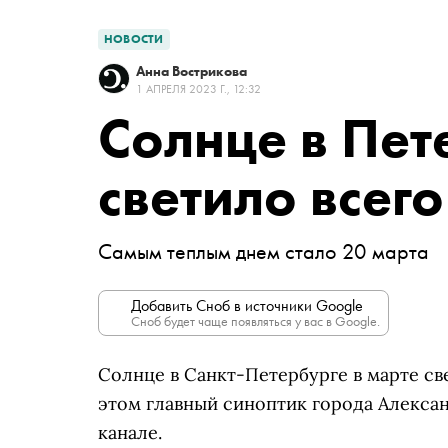
НОВОСТИ
Анна Вострикова
1 АПРЕЛЯ 2023 Г., 12:32
Солнце в Пет
светило всего
Самым теплым днем стало 20 марта
Добавить Сноб в источники Google
Сноб будет чаще появляться у вас в Google.
Солнце в Санкт-Петербурге в марте свет
этом главный синоптик города Алексан
канале.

--------

Problem requirements
Please give back every line of text from the entries above, unchanged and in the same order. Leave the pictures out.

Solution to this task
НОВОСТИ
Анна Вострикова
1 АПРЕЛЯ 2023 Г., 12:32
Солнце в Пет
светило всего
Самым теплым днем стало 20 марта
Добавить Сноб в источники Google
Сноб будет чаще появляться у вас в Google.
Солнце в Санкт-Петербурге в марте свет
этом главный синоптик города Алексан
канале.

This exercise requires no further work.